Texte présenté:
════════════════
5. La demande présentée par la société requérante devant le Tribunal administratif de Cergy-Pontoise a été rejetée pour tardiveté.

6. Aux termes de l'article R. 421-1 du code de justice administrative, dans sa rédaction applicable au litige : " Sauf en matière de travaux publics, la juridiction ne peut être saisie que par voie de recours formé contre une décision, et ce, dans les deux mois à partir de la notification ou de la publication de la décision attaquée (...) ". Par ailleurs, aux termes de l'article R. 421-3 du même code, également dans sa rédaction applicable au litige : " Toutefois, l'intéressé n'est forclos qu'après un délai de deux mois à compter du jour de la notification d'une décision expresse de rejet : / 1° En matière de plein contentieux ; (...) ".

7. Il résulte de l'instruction que la société a demandé à la commune d'Ermont réparation du préjudice qu'elle estime avoir subi par courrier du 14 septembre 2015, dont la commune a accusé réception par un courrier du 21 septembre 2015, reçu le 1er octobre 2015 par la société. Toutefois, en l'absence de décision expresse de rejet, la décision implicite de rejet n'était pas susceptible, en application des dispositions précitées alors applicables, de faire naître le délai de recours contentieux. Par suite, la société requérante est fondée à soutenir que c'est à tort que le Président du Tribunal administratif de Cergy-Pontoise a rejeté sa requête pour tardiveté, et est, pour ce motif, fondée à en demander l'annulation.

8. Il y a lieu d'évoquer et de statuer immédiatement sur la demande présentée par la SARL Exo Emma devant le Tribunal administratif de Cergy-Pontoise.

Sur la faute de la commune d'Ermont :

9. En principe, toute illégalité commise par l'administration constitue une faute susceptible d'engager sa responsabilité, pour autant qu'il en soit résulté un préjudice direct et certain. La responsabilité de l'administration ne saurait être engagée pour la réparation des dommages qui ne trouvent pas leur cause dans cette illégalité mais découlent directement et exclusivement de la situation irrégulière dans laquelle la victime s'est elle-même placée, indépendamment des faits commis par la puissance publique, et à laquelle l'administration aurait pu légalement mettre fin à tout moment.

10. IL résulte de l'instruction que, par un jugement n° 1501506 et 1505147 du 17 mai 2018, devenu définitif, le Tribunal administratif de Cergy-Pontoise a annulé les deux arrêtés des 14 janvier 2015 et 13 avril 2015, au motif que les fermetures prononcées étaient inadaptées et disproportionnées. La prise de tels arrêtés était donc fautive et était de nature à entraîner la responsabilité pour faute de la commune.
════════════════
Matériel d'étude:
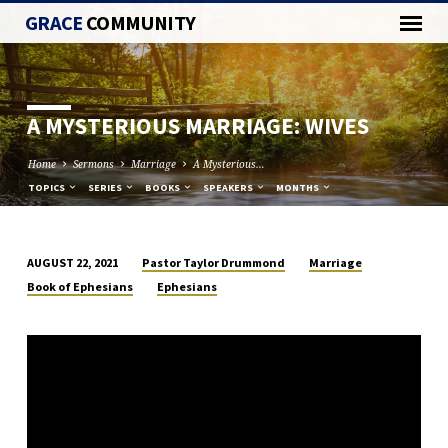
GRACE
COMMUNITY
A MYSTERIOUS MARRIAGE: WIVES
Home
Sermons
Marriage
A Mysterious…
TOPICS
SERIES
BOOKS
SPEAKERS
MONTHS
Pastor Taylor Drummond
Marriage
AUGUST 22, 2021
A
Book of Ephesians
Ephesians
MYSTERIOUS
MARRIAGE:
WIVES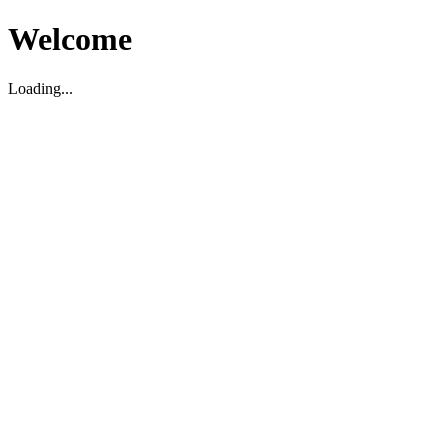
Welcome
Loading...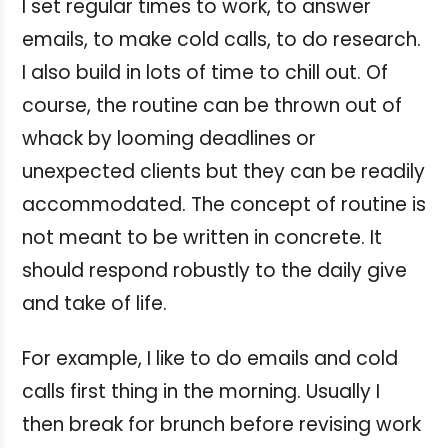
I set regular times to work, to answer
emails, to make cold calls, to do research.
I also build in lots of time to chill out. Of
course, the routine can be thrown out of
whack by looming deadlines or
unexpected clients but they can be readily
accommodated. The concept of routine is
not meant to be written in concrete. It
should respond robustly to the daily give
and take of life.
For example, I like to do emails and cold
calls first thing in the morning. Usually I
then break for brunch before revising work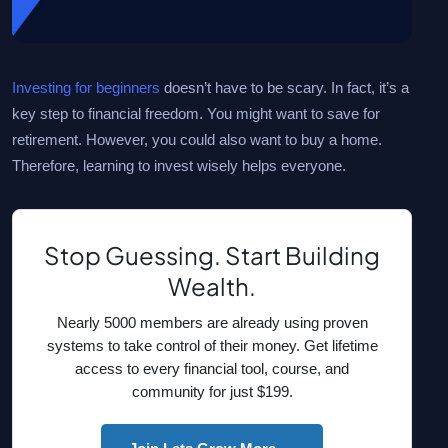
Investing for beginners
doesn’t have to be scary. In fact, it’s a
key step to financial freedom. You might want to save for
retirement. However, you could also want to buy a home.
Therefore, learning to invest wisely helps everyone.
Stop Guessing. Start Building
Wealth.
Nearly 5000 members are already using proven
systems to take control of their money. Get lifetime
access to every financial tool, course, and
community for just $199.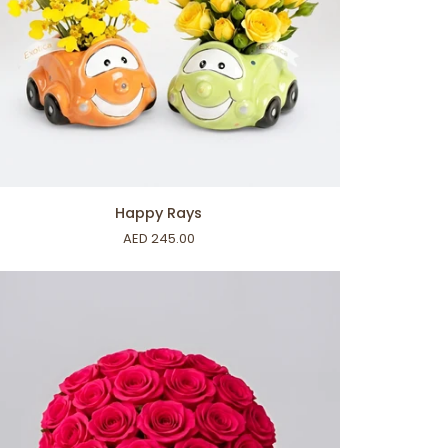
ADD TO CART
ppy
Happy Rays
ys
AED 245.00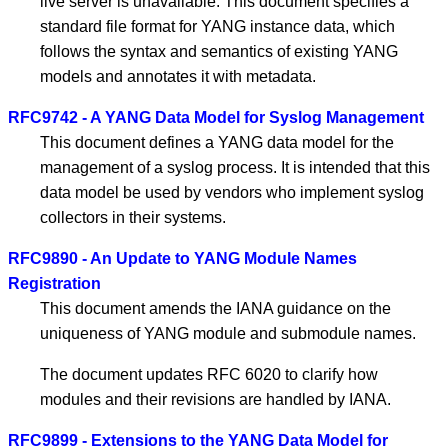
live server is unavailable. This document specifies a
standard file format for YANG instance data, which
follows the syntax and semantics of existing YANG
models and annotates it with metadata.
RFC9742 - A YANG Data Model for Syslog Management
This document defines a YANG data model for the
management of a syslog process. It is intended that this
data model be used by vendors who implement syslog
collectors in their systems.
RFC9890 - An Update to YANG Module Names
Registration
This document amends the IANA guidance on the
uniqueness of YANG module and submodule names.
The document updates RFC 6020 to clarify how
modules and their revisions are handled by IANA.
RFC9899 - Extensions to the YANG Data Model for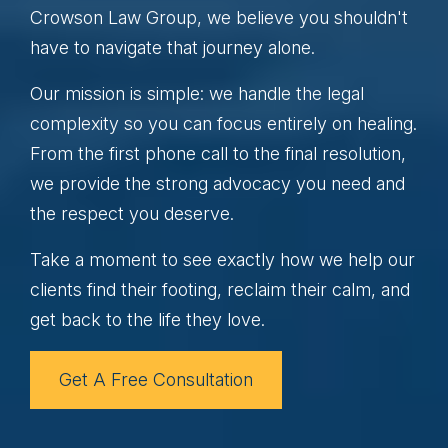
Crowson Law Group, we believe you shouldn't
have to navigate that journey alone.
Our mission is simple: we handle the legal
complexity so you can focus entirely on healing.
From the first phone call to the final resolution,
we provide the strong advocacy you need and
the respect you deserve.
Take a moment to see exactly how we help our
clients find their footing, reclaim their calm, and
get back to the life they love.
Get A Free Consultation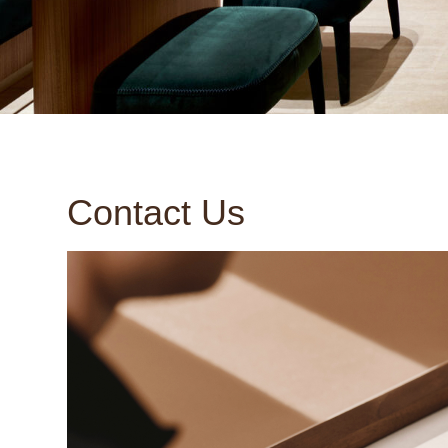
Contact Us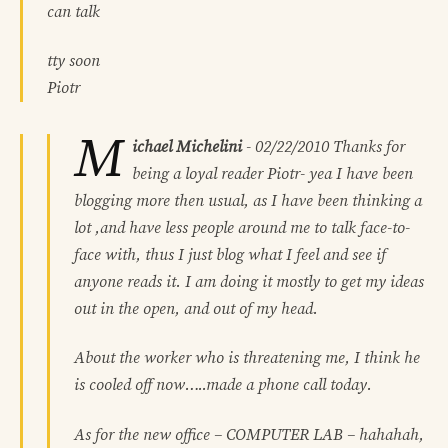
can talk
tty soon
Piotr
M
ichael Michelini
-
02/22/2010
Thanks for
being a loyal reader Piotr- yea I have been
blogging more then usual, as I have been thinking a
lot ,and have less people around me to talk face-to-
face with, thus I just blog what I feel and see if
anyone reads it. I am doing it mostly to get my ideas
out in the open, and out of my head.
About the worker who is threatening me, I think he
is cooled off now…..made a phone call today.
As for the new office – COMPUTER LAB – hahahah,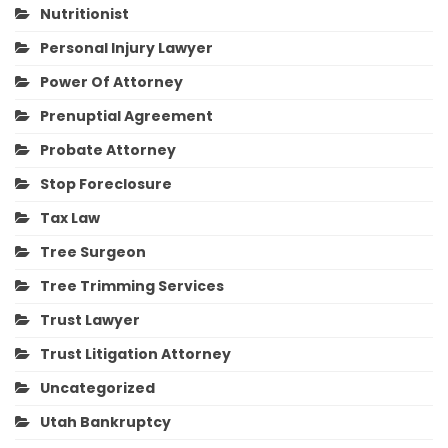
Nutritionist
Personal Injury Lawyer
Power Of Attorney
Prenuptial Agreement
Probate Attorney
Stop Foreclosure
Tax Law
Tree Surgeon
Tree Trimming Services
Trust Lawyer
Trust Litigation Attorney
Uncategorized
Utah Bankruptcy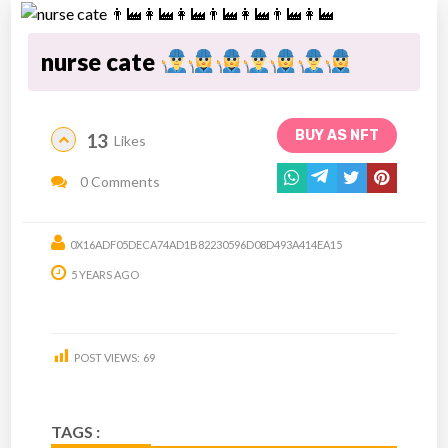
nurse cate
BUY AS NFT
13
Likes
0 Comments
0X16ADF05DECA74AD1B82230596D08D493A414EA15
5 YEARS AGO
POST VIEWS:
69
TAGS :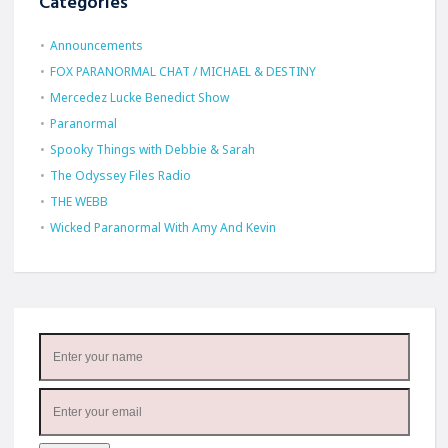
Categories
Announcements
FOX PARANORMAL CHAT / MICHAEL & DESTINY
Mercedez Lucke Benedict Show
Paranormal
Spooky Things with Debbie & Sarah
The Odyssey Files Radio
THE WEBB
Wicked Paranormal With Amy And Kevin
════════════════
Travail demandé:
Pour chaque affirmation, indiquez par oui ou non si elle concorde avec le texte présenté, et citez tels quels les mots du texte qui le montrent. (a) La société a réclamé réparation à la commune d'Ermont par un courrier du 14 septembre 2015. (b) La commune a pris une décision expresse de rejet. (c) Le jugement du 17 mai 2018 a annulé les arrêtés parce que les fermetures étaient inadaptées et disproportionnées. Les lignes forment un ensemble à part, sans lien avec le texte présenté.

Réponse attendue:
(a) Oui : « la société a demandé à la commune d'Ermont réparation du préjudice qu'elle estime avoir subi par courrier du 14 septembre 2015 ».
(b) Non : « en l'absence de décision expresse de rejet ».
(c) Oui : « au motif que les fermetures prononcées étaient inadaptées et disproportionnées ».